¿Por qué decimos las cosas por escrito y no cara a cara? Seguramente porque cara a cara sabemos que, una vez que expresamos algo, automáticamente pasamos a ser los únicos dueños de nuestras palabras, y no nos gusta. No queremos sentir la presión de que algo que decimos pueda tener unas consecuencias tal vez no deseadas.
 Ese hecho intimida hasta el punto de provocar un miedo que a momentos nos hace incapaces de articular cualquier sonido de manera coherente. Y es entonces cuando optamos por callar. Callar y pensar en todo lo que diríamos; aquello que nos preocupa y no nos deja avanzar, por ejemplo, en una relación sentimental, de amistad… hasta que un día estallamos, empezamos a hablar sin control y, como una bomba de relojería, después de eso ya es demasiado tarde. No queda nada en pie.
Lo único bueno es que, si lo construido entre las dos personas es lo suficientemente fuerte —y sólo si es así—, al final la frase “destruir para volver a construir de nuevo y mejor” cobrará un sentido que tal vez hasta ese momento desconocíamos. En caso contrario, aquello ínfimo que nos unía a la otra persona se esfumará y posiblemente no lo recuperaremos jamás.

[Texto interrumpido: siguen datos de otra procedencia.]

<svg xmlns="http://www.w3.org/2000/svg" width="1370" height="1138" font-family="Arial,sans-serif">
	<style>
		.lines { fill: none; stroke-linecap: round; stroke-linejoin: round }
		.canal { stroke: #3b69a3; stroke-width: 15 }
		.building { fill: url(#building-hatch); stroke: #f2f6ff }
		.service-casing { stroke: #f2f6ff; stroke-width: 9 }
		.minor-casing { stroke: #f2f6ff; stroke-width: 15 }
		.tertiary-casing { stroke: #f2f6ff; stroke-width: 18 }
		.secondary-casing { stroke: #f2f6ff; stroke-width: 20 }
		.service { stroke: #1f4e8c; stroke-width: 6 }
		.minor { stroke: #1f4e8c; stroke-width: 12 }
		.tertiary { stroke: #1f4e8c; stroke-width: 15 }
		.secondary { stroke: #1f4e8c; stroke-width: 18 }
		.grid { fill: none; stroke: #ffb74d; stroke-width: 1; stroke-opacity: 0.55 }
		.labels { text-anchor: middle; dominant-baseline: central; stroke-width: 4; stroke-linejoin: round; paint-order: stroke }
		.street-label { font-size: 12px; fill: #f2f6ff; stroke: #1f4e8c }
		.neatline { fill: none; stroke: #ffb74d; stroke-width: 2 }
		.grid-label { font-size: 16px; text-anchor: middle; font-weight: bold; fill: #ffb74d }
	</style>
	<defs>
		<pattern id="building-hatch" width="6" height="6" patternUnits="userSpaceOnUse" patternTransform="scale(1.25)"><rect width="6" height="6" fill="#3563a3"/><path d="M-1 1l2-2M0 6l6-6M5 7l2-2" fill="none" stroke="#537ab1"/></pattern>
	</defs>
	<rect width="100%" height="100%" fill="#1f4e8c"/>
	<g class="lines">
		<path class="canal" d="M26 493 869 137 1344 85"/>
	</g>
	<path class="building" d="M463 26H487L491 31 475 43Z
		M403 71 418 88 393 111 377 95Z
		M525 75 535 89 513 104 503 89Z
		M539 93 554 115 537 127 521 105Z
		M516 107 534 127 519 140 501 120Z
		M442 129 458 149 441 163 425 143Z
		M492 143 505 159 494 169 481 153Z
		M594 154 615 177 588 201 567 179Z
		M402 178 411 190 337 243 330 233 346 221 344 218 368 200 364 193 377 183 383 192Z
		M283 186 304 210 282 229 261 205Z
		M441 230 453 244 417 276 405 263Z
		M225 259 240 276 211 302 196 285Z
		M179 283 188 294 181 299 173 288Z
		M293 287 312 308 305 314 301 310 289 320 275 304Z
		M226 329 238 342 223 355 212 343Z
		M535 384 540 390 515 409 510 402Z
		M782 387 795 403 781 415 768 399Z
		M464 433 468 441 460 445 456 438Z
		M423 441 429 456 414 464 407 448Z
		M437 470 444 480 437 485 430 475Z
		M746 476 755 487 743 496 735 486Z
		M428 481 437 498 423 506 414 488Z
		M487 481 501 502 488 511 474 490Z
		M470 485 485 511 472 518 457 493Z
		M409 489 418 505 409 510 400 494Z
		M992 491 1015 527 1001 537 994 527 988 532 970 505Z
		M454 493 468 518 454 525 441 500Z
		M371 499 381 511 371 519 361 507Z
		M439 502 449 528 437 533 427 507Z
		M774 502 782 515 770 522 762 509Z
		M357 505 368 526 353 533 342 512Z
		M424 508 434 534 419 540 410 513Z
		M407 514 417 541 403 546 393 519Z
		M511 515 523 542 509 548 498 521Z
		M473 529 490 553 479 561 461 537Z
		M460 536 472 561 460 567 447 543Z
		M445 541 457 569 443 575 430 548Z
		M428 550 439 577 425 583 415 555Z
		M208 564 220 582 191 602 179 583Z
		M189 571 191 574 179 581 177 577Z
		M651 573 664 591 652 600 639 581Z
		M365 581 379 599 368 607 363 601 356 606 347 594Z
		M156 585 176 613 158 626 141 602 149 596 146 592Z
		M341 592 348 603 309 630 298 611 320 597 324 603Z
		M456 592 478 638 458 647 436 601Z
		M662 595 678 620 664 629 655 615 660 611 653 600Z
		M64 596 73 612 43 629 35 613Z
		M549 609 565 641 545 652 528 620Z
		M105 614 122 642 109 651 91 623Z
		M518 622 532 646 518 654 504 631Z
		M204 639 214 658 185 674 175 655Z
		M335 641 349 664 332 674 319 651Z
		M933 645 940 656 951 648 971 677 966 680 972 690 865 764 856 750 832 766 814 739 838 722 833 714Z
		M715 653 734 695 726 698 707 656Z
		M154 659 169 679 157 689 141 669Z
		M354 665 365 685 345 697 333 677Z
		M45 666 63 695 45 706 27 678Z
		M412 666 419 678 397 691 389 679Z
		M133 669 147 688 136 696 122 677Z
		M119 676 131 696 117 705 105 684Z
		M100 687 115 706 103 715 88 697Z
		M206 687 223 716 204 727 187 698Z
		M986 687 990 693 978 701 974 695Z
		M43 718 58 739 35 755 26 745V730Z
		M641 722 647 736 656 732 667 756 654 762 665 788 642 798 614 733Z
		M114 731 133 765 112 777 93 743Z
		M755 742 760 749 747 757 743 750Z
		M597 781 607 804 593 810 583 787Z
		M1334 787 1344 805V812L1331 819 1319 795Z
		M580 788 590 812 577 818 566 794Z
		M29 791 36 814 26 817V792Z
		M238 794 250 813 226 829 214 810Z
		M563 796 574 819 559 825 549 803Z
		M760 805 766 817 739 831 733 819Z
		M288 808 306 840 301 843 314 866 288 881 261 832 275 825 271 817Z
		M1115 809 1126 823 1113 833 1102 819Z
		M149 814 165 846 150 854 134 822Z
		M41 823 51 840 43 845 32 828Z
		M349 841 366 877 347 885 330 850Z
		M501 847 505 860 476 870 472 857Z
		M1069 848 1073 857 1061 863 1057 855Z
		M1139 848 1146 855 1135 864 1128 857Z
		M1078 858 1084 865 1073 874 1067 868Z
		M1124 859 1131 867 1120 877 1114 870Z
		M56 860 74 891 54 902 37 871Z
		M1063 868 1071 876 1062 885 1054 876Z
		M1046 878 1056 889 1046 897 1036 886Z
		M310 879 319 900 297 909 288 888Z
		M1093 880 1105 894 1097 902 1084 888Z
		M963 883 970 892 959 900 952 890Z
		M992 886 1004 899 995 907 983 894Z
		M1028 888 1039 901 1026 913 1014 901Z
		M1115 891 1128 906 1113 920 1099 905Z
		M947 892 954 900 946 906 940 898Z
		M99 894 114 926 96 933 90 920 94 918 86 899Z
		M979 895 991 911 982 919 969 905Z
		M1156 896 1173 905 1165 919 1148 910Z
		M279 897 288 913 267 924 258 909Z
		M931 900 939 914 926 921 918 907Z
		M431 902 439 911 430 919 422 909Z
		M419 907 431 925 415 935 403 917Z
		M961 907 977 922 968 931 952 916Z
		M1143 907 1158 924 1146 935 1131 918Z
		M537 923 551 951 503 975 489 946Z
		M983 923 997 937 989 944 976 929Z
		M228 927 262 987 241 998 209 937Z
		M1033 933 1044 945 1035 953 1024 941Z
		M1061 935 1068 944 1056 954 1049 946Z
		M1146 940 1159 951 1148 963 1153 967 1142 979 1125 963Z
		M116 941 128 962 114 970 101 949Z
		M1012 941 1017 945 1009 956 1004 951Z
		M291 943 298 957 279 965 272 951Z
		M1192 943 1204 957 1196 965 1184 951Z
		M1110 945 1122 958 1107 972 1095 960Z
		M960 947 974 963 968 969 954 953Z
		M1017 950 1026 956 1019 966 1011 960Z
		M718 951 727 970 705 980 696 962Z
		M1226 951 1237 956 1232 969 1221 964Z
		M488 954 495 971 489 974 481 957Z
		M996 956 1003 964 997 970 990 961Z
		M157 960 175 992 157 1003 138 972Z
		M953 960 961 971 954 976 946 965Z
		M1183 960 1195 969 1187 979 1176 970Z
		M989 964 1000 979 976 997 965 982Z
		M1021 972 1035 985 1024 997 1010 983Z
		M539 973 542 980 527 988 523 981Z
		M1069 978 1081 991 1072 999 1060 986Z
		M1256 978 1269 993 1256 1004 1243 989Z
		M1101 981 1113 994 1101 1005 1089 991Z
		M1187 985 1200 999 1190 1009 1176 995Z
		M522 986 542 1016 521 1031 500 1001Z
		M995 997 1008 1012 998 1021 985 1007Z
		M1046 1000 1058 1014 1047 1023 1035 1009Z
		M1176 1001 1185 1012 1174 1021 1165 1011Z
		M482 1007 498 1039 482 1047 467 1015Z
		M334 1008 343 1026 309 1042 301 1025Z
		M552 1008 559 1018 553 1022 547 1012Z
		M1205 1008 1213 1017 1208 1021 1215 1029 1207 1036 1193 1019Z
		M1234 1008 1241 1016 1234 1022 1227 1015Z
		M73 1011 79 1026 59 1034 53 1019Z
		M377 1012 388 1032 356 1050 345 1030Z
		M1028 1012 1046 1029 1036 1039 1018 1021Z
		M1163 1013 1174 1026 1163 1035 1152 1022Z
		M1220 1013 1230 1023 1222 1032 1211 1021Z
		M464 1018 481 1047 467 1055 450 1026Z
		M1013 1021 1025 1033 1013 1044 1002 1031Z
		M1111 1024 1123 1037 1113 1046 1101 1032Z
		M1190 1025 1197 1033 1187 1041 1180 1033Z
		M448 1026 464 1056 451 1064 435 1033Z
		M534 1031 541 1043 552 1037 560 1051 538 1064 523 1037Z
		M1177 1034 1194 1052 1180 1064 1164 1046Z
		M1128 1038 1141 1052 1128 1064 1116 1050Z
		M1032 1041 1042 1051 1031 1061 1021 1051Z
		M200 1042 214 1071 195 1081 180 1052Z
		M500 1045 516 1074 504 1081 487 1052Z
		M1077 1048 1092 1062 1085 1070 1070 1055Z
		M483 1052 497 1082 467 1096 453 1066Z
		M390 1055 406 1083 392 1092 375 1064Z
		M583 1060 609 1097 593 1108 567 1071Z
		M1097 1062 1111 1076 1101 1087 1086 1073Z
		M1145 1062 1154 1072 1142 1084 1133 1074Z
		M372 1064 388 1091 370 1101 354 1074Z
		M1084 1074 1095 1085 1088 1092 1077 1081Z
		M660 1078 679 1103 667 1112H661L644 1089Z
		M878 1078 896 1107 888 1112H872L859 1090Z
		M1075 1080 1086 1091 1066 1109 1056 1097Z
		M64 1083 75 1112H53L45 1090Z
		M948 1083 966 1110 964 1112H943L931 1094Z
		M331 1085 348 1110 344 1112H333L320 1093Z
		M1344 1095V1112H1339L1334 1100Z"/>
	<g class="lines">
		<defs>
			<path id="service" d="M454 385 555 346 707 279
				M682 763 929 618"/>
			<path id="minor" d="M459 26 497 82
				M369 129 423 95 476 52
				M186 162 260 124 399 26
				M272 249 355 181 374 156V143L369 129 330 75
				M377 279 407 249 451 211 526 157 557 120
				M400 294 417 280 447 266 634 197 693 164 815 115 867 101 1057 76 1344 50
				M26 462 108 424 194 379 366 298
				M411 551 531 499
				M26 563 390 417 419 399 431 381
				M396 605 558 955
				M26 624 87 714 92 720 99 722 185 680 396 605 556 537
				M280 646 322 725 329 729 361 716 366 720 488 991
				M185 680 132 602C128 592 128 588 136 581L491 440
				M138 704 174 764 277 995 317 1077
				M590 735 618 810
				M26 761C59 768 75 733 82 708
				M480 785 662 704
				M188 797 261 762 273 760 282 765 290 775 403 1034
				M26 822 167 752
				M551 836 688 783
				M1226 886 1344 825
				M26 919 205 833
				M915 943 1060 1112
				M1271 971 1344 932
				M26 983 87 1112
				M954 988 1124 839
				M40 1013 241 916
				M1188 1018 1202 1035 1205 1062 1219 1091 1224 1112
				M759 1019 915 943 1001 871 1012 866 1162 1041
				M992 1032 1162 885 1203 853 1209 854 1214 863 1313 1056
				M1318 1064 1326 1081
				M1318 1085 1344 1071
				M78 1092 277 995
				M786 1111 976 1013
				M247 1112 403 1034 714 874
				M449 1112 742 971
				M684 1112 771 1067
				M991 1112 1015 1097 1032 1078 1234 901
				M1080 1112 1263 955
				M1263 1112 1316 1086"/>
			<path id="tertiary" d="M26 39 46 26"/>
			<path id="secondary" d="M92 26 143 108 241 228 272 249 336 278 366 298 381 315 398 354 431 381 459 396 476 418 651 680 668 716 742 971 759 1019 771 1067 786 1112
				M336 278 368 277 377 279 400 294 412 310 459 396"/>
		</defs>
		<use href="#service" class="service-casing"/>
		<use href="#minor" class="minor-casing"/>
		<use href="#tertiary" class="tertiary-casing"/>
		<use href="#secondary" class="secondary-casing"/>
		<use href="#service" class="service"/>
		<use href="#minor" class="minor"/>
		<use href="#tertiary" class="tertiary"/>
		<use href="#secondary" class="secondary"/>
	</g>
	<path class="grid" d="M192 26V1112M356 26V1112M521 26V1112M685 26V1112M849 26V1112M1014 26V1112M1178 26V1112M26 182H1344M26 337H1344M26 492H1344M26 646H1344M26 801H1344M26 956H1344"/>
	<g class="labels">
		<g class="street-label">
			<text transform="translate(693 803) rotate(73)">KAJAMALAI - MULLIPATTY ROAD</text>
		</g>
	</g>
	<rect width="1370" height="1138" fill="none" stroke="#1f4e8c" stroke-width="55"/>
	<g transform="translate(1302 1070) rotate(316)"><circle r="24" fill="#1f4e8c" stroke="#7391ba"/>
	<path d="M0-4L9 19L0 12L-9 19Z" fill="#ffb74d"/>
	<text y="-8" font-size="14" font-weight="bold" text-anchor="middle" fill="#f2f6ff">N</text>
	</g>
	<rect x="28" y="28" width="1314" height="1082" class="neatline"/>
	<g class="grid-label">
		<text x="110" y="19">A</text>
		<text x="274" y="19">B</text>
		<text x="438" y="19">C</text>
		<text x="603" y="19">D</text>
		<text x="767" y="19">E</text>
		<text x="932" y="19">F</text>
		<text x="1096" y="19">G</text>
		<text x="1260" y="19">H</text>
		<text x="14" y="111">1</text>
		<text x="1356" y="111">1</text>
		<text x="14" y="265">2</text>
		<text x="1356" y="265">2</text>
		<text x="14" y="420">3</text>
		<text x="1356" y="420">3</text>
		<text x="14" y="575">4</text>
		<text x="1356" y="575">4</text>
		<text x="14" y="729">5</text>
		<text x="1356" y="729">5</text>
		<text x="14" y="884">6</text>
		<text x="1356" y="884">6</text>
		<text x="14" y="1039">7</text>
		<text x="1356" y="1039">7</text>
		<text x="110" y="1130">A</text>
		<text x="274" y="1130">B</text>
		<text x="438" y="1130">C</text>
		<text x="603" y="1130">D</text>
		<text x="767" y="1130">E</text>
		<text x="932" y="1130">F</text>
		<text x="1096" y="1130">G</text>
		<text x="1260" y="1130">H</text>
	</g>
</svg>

En otro orden de cosas, a las conversaciones a través de una pantalla les pasa lo mismo que a nuestras fotos de Instagram cuando decidimos usar los famosos filtros: las embellecemos de manera innecesaria la mayoría de las veces sólo para que otras personas les den el mismo valor que tienen para nosotros. Pero no hay que olvidar que aquella puesta de sol, esa foto de grupo, esa conversación de amigos durante horas o ese beso con quien quieres sólo fueron posibles porque estuvisteis ahí, en ese momento, con esa compañía.

Sólo espero que, después de leer este cúmulo de pensamientos (in)coherentes, cojáis vuestro teléfono, sí, pero para llamar a alguna de esas personas que os importan y quedar con ella para tomar un café y hablar, ya sea de la vida, de vuestros proyectos o, incluso, de vuestras preocupaciones…

Porque todos, en el fondo, seamos como seamos, necesitamos sentir y saber que alguien está dispuesto a brindarnos su presencia y compartir con nosotros algo que nunca recuperará: su tiempo.